The UK has the highest prison population in western Europe, with 18.46% of prisoners in England and Wales housed in private, for-profit prisons. Transgender people – particularly trans women of colour– face disproportionate contact with the criminal justice system and prison industrial complex. Staff ’s etchings are stacked in the gallery, leaning against oversized boxes, referring to the original use of the building as a magazine gunpowder storehouse for the landed gentry of eighteenth-century London in case of civil disorder.

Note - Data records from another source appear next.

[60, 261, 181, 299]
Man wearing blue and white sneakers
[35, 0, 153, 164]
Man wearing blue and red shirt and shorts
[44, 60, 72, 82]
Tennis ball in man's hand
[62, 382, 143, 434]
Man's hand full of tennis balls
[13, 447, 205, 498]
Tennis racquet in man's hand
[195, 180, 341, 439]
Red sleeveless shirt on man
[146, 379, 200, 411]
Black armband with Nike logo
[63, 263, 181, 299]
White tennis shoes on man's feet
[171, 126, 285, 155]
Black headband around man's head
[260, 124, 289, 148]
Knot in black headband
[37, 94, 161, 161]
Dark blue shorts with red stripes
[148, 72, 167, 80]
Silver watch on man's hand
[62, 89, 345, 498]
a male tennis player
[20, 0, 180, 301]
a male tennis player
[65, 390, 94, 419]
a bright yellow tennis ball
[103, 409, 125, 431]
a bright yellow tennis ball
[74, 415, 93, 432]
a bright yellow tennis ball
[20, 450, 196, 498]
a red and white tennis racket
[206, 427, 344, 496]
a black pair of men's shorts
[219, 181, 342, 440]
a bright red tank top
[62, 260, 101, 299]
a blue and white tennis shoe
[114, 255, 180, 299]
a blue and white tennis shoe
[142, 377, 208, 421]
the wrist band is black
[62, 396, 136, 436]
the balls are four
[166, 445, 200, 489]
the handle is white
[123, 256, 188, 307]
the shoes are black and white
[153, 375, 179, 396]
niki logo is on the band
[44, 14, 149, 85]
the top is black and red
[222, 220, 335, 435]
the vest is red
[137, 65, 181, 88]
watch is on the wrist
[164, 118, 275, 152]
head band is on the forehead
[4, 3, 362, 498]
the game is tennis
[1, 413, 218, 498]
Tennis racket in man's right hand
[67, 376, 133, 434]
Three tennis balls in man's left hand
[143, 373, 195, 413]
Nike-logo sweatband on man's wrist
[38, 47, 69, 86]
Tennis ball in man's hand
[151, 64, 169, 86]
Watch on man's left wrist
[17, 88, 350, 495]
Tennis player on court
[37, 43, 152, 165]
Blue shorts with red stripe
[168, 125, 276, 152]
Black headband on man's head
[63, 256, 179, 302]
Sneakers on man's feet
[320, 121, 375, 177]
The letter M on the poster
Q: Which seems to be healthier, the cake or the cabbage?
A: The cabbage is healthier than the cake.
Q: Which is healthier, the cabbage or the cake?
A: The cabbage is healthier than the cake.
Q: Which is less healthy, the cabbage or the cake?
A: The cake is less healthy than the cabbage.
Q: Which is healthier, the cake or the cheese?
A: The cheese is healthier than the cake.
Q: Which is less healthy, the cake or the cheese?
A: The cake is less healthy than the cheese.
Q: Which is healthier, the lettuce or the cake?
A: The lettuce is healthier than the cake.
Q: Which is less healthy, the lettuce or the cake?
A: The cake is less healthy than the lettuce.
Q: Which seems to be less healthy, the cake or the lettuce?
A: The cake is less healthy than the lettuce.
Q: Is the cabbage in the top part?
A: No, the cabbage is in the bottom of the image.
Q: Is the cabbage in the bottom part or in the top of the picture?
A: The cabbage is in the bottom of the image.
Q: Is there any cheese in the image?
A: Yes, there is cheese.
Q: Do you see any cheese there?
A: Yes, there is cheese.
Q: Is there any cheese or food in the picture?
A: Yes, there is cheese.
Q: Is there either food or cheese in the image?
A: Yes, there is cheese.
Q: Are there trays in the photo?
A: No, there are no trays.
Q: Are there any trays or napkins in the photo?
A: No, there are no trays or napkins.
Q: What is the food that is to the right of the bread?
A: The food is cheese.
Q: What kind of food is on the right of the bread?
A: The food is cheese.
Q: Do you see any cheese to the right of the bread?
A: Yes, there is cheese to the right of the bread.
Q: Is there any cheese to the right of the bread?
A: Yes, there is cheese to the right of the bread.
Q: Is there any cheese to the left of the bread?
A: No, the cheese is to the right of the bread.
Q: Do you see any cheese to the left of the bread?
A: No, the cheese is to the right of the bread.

A new video work is presented in the second of the former powder rooms. The looping film is comprised of two parts: the first of scratched, warped and overlapping footage connected to the industrial farming of hormonal, reproductive and carnal animal commodities including urine, semen, various meats, skins and furs. Rather than reducing the struggles of animals to anthropocentric claims, Staff points to the entanglement of species, sex, race and labour in the conditions of capitalism, advocating a reciprocal, constitutive relationship between the contemporary subject and the non-human.
The video’s second part comprises a poem describing life on Venus, a state marked by violent pressure and heat, destructive winds and the disorienting lapse of day into night. In its depiction of an alternate condition of non-life or near-death, the poem offers an account of a queer state of being as a volatile concatenation in constant metamorphosis.
On Venus continues Staff ’s pursuit of an understanding of the exchange between bodies, ecosystems, and institutions from a queer and trans perspective. In combination, the works in the exhibition seek to question the boundaries of the human subject as well as the limits of the institution, understood as a biopolitical tool for privileging a minority in order to dehumanise the many.
What bodies are made legible in institutional spaces? What is materialised and dematerialised? What is made liveable and unliveable, killable and un-killable? This commission continues the Serpentine’s ongoing dialogue with Patrick Staff, following their participation in the Serpentine’s Work Marathon (2018), Transformation Marathon (2015) and Serpentine Cinema (2015).
Patrick Staff is an artist based in Los Angeles, USA, and London, UK. Their work has been presented internationally, including solo shows at Irish Museum of Modern Art, Dublin (2019); Dundee Contemporary Arts, Dundee (2019); MOCA, Los Angeles (2017);
Spike Island, Bristol (2016); and Chisenhale Gallery, London (2015). Recent group exhibitions have included The Body Electric, Walker Art Center, Minneapolis (2019); Made in LA, Hammer Museum, Los Angeles (2018); Trigger, New Museum,New York (2015).